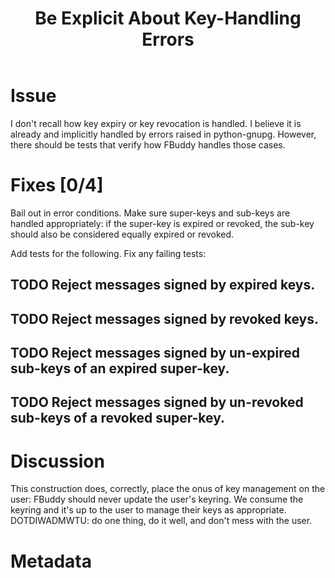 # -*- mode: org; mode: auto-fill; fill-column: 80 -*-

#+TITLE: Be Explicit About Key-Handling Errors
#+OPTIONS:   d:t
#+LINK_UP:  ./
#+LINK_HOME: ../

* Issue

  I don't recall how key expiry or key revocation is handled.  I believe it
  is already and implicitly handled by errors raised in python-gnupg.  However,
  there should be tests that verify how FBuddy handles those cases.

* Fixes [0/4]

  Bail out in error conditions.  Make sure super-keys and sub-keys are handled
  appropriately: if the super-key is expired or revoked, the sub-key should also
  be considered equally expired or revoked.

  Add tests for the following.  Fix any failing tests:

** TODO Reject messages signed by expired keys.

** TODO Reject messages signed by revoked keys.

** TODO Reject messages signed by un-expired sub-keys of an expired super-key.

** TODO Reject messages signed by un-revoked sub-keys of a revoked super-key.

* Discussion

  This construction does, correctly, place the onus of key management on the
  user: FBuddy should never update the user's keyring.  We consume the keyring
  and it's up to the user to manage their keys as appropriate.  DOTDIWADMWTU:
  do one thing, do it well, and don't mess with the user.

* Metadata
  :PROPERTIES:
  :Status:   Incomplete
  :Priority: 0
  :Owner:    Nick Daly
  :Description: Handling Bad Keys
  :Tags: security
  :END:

--*--

Using the data above, reproduce exactly the lines from the line that contains "This construction does, correctly, place" through the line that contains "and it's up", including both.

- Response area:
  This construction does, correctly, place the onus of key management on the
  user: FBuddy should never update the user's keyring.  We consume the keyring
  and it's up to the user to manage their keys as appropriate.  DOTDIWADMWTU:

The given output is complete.